Setiap kita pada hakikatnya hina dina, berlumur dosa dan penuh maksiat. Hanya saja Allah dengan Maha Cinta-Nya menutupi setiap aib kita sehingga kita nampak mulia di hadapan segenap pribadi yang lain. Lalu dengan itu seringkali kita merasa benar-benar mulia, kita lupa Allah menolong kita.

Maka jika kita yang serba riya’ dan pamer ini mau sedikit saja merendahkan hati untuk mengakui setiap pertolongan Allah kepada kita. Setiap sesuatu yang mengundang keburukan tak akan mampu membuat kita melakukan keburukan juga. Karena kita tahu bahwa kita memang hina, jadi jika ada orang yang menghina kita, bukan malah kita balas menghina tapi menjadikan itu berkah kehidupan.

Apa saja nikmat yang kamu peroleh adalah dari Allah, dan apa saja bencana yang menimpamu, maka dari (kesalahan) dirimu sendiri (An nisa 79)

Kalau ada orang yang datang kemudian menghina kita, itu tidak berbahaya. Yang berbahaya adalah jika kita salah menanggapi penghinaan tersebut. Jika ada orang yang menipu kita, itu juga tidak berbahaya, yang berbahaya adalah jika kita salah menanggapi penipuan tersebut. Jika tanggapan kita justru sama buruknya dengan perbuatan kita maka sebenarnya keburukan itu memang kita undang melalui keburukan-keburukan yang kita gelar dalam hidup kita. Tapi jika tanggapan kita adalah tanggapan yang semakin mendekatkan diri kita kepada Allah, maka itu-lah jalan kebaikan.
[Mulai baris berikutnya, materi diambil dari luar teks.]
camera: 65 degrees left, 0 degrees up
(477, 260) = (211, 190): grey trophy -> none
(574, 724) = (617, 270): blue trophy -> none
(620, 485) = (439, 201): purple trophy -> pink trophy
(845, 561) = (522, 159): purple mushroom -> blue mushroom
Ingat, sebuah teko hanya akan mengluarkan dari corongnya apa yang ada di dalam tubuhnya. Jika teko itu berisi kopi yang manis, maka tertuanglah kopi yang manis. Jika dalam teko itu berisi seduhan teh yang nikmat, maka itulah yang tertuang dalam secangkir pagi kita. Tapi jika yang ada di dalam teko itu adalah air comberan, maka hanya itu yang bisa dikeluarkan oleh teko tersebut. Teko itu tidak akan bisa mengeluarkan air-air yang membawa kebermanfaatan, karena memang hanya itu yang dia miliki. Nah, begitulah kira-kira manusia.
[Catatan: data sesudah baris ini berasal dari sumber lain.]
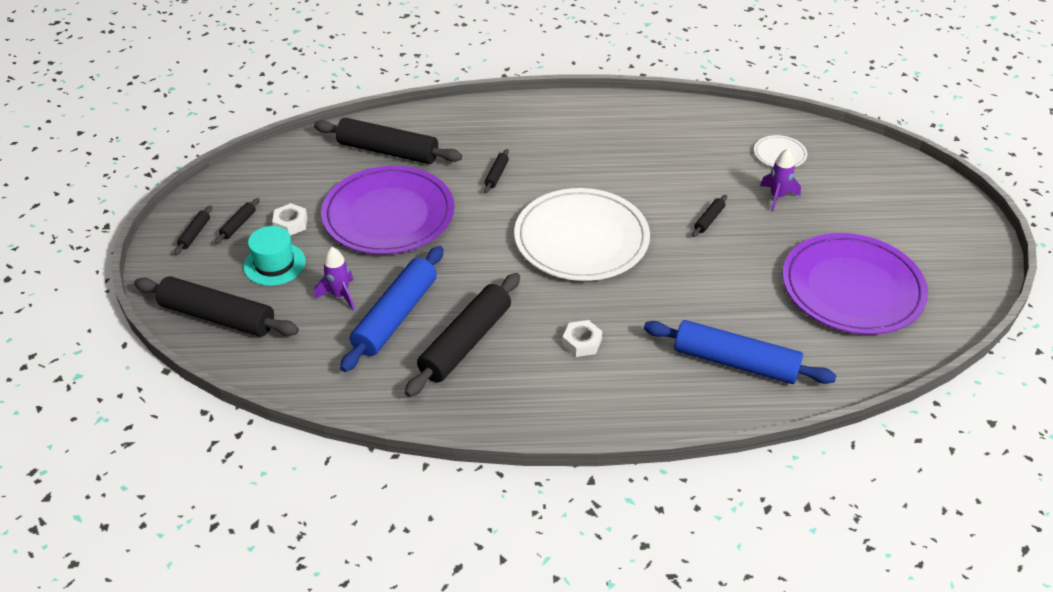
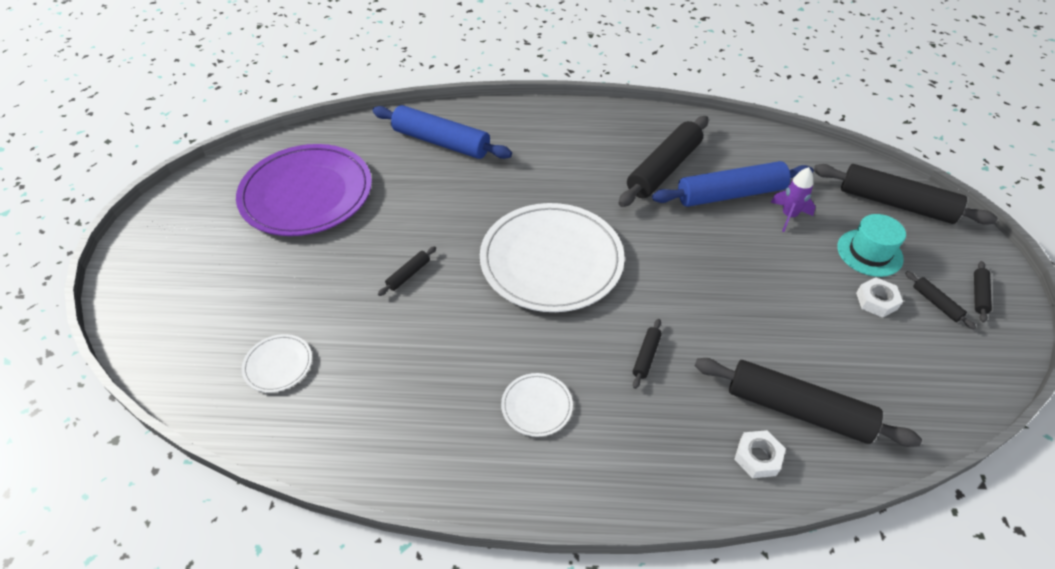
camera: 175 degrees left, 5 degrees up
(238, 225) = (936, 303): black rolling pin -> black rolling pin turned 60 degrees counterclockwise
(388, 215) = (767, 305): purple plate -> none
(395, 316) = (730, 194): blue rolling pin -> blue rolling pin turned 45 degrees clockwise
(578, 143) = (536, 406): none -> white plate
(582, 342) = (564, 163): white nut -> white nut (757, 457)
(777, 197) = (318, 299): purple rocket -> none

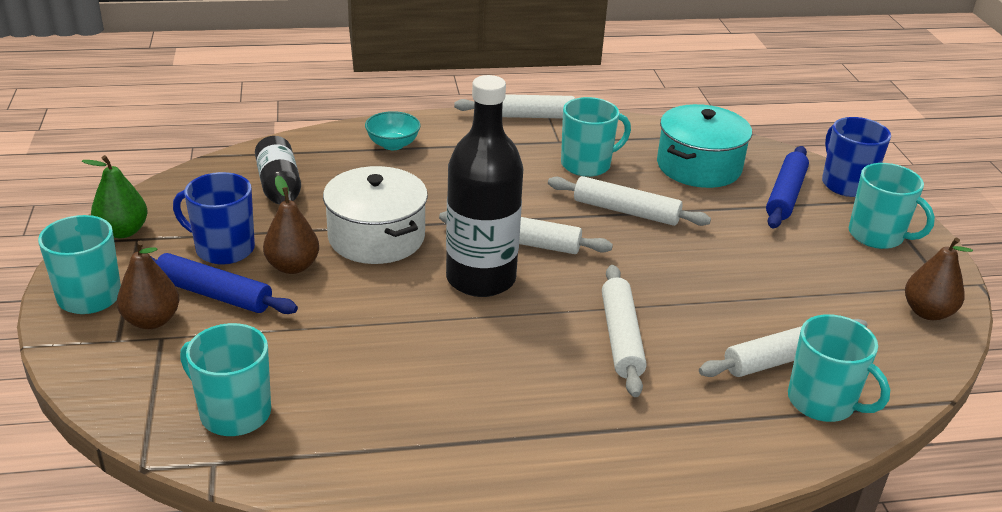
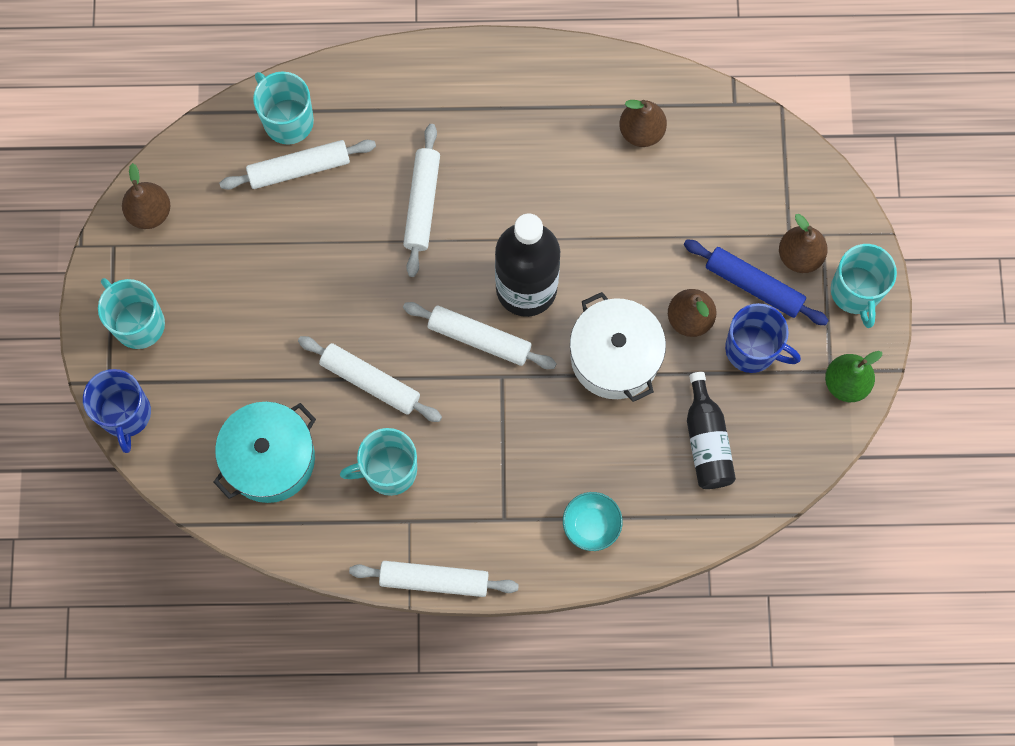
camera: 170 degrees left, 40 degrees up
(234, 413) = (725, 149): turquoise mug -> none
(350, 423) = (641, 131): none -> brown pear
(785, 195) = (198, 398): blue rolling pin -> none

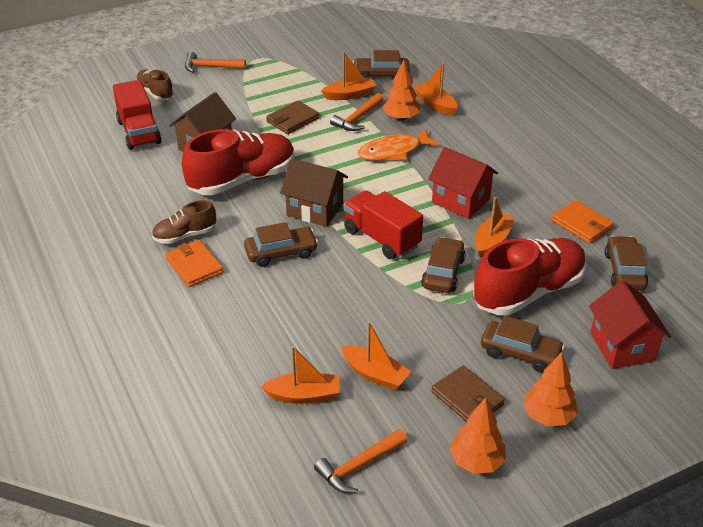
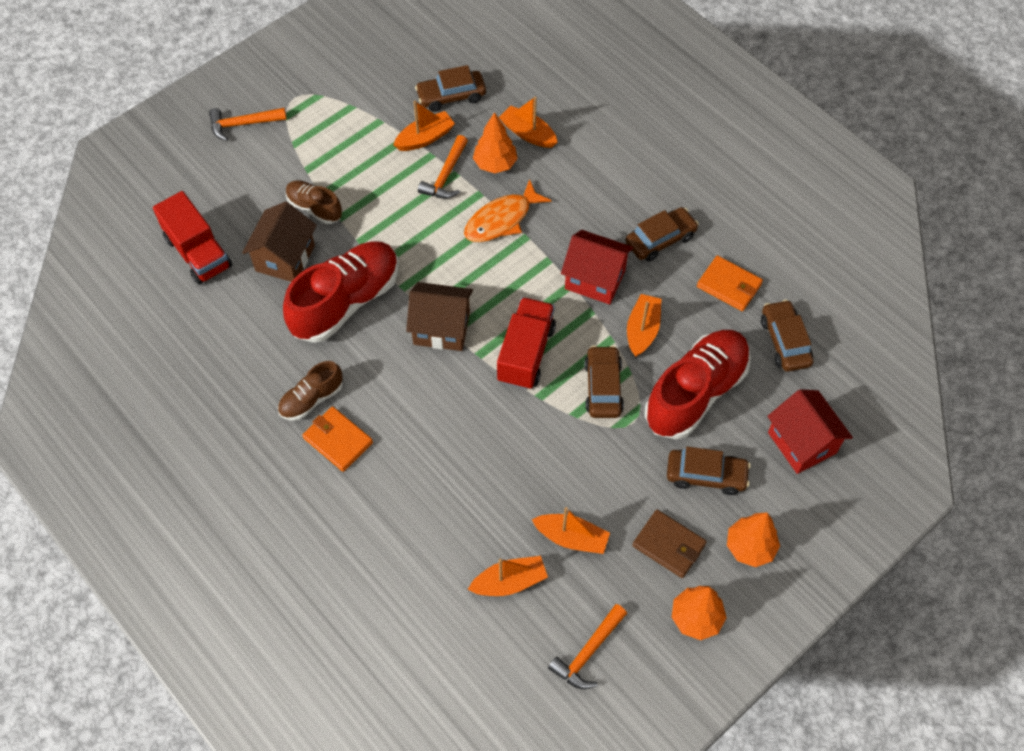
camera: 15 degrees left, 20 degrees up
(155, 93) = (192, 183): brown shoe -> brown shoe (314, 208)
(281, 252) = (425, 399): brown car -> brown car (660, 239)
(292, 120) = (372, 194): brown wallet -> none
(382, 238) = (526, 354): red truck -> red truck turned 75 degrees clockwise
Satu-satunya kunci agar kita senantiasa berprilaku hanif nan mulia. Memperlihatkan akhlaq kebaikan dan bertindak dengan ahsan, adalah membersihkan isi yang ada di dalam diri kita. Di dalam hati kita. Iya, membersihkan hati kita.
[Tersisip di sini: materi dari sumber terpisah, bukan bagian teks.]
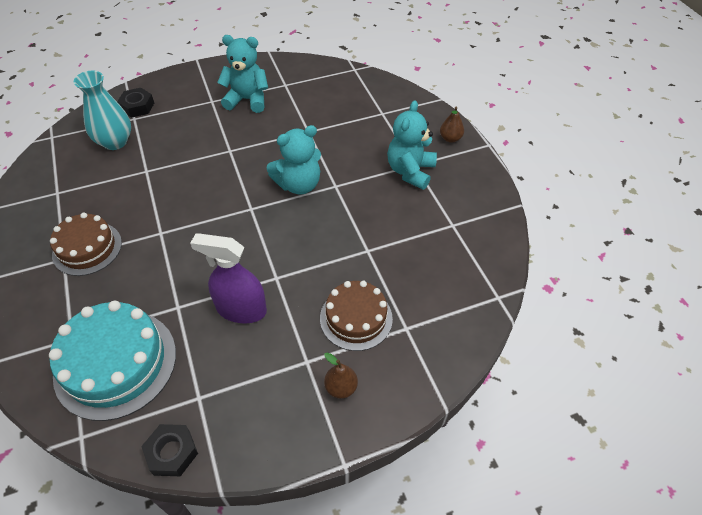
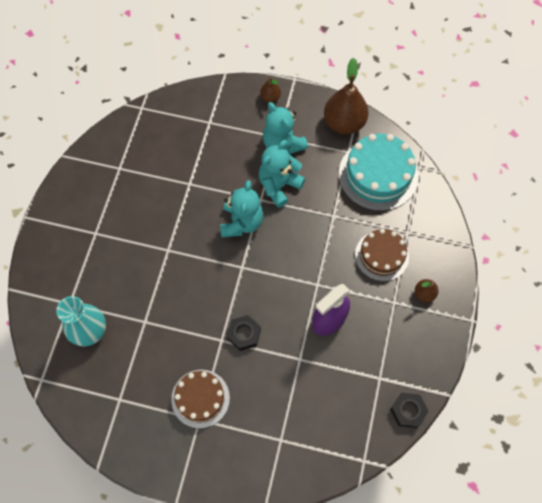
camera: 55 degrees left, 15 degrees up
(115, 363) = (321, 418): turquoise cake -> turquoise cake (378, 175)
(137, 106) = (55, 294): black nut -> black nut (244, 334)
(247, 100) = (116, 206): turquoise teddy bear -> turquoise teddy bear (279, 185)
(481, 205) = (344, 123): none -> brown pear

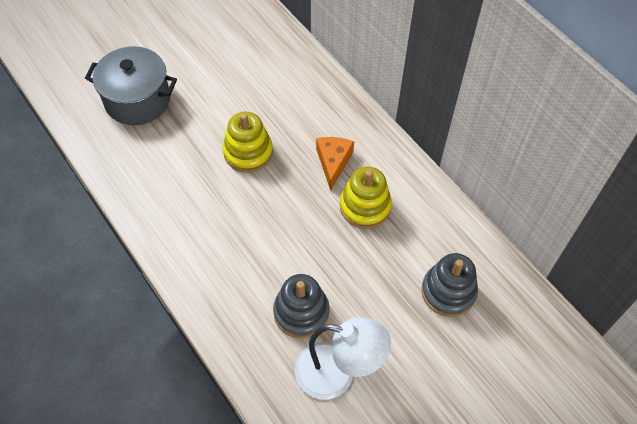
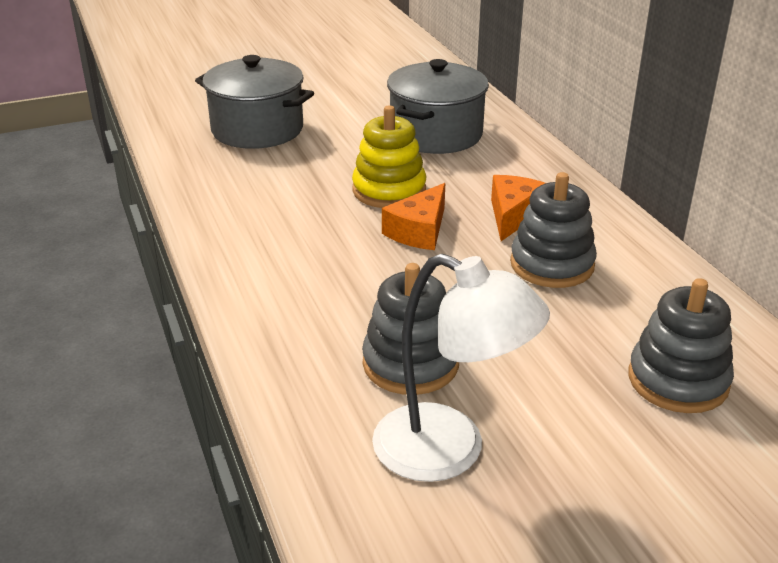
camera: 15 degrees right, 25 degrees down
(264, 82) = (436, 134): none -> grey pot
(278, 191) = (419, 231): none -> orange cheese
(365, 206) = (552, 264): yellow stacking toy -> grey stacking toy

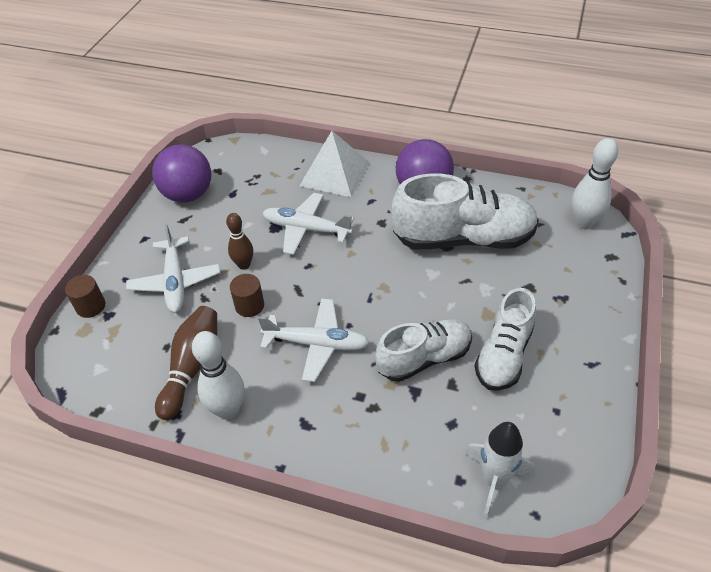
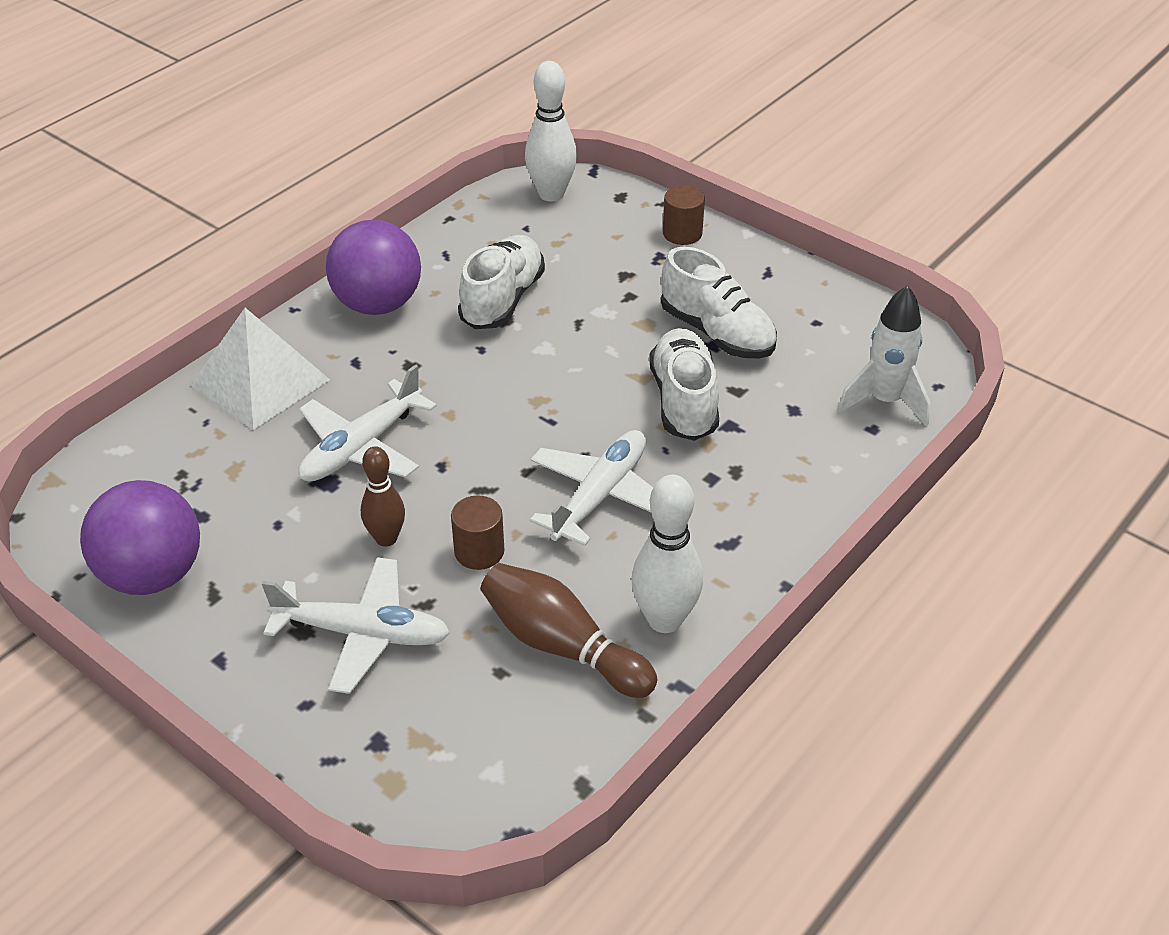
camera: 70 degrees left, 5 degrees down
(91, 306) = (340, 765): brown cylinder -> brown cylinder (682, 233)
(463, 239) = (502, 299): white shoe -> white shoe, size x0.63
Kita seringkali sibuk membersihkan pakaian kita, membersihkan kendaraan kita, membersihkan rumah tempat tinggal kita. Tapi kita seringkali melupakan membersihkan hati kita. Hati yang pada dasarnya memang suci bersih.

Untuk bisa membersihkan hati, jelas kita harus menyadari apa saja yang bisa mengotori hati kita. Lalu dengan segera membersihkannya. Karena tanpa hati yang bersih, nikmatnya bertafakur hilang, sejuknya bersujud jua tak terasa, syahdunya mengadu tak terasa, khusyuknya bermesra dengan-Nya juga tak ada. Semua terasa datar dan hampa. Karena disebabkan oleh hati kita yang penuh penyakit. Dan banyak dari penyakit itu datang dari pengharapan-pengharapan kita pada manusia. Kita menggantungkan penilaian pada manusia, bukan pada Allah Azza Wa Jalla.

Kenapa jika ada orang menghina, kita marah? Karena pada dasarnya kita ingin dipuji. Bukan karena hinaan itu kita marah lalu murka. Tapi karena kecintaan kita akan pujian, kecintaan kita akan pengakuan dan jua kecintaan kita akan popularitas duniawi. Seandainya kita mau berhitung, hinaan itu masih seringkali terlalu mulia untuk kita yang memang benar-benar hina ini. Maka jawaban terbaik untuk seorang penghina adalah “sungguh hinaan itu adalah pujian bagiku, karena sebenarnya aku masih jauh lebih mengerikan dari itu”.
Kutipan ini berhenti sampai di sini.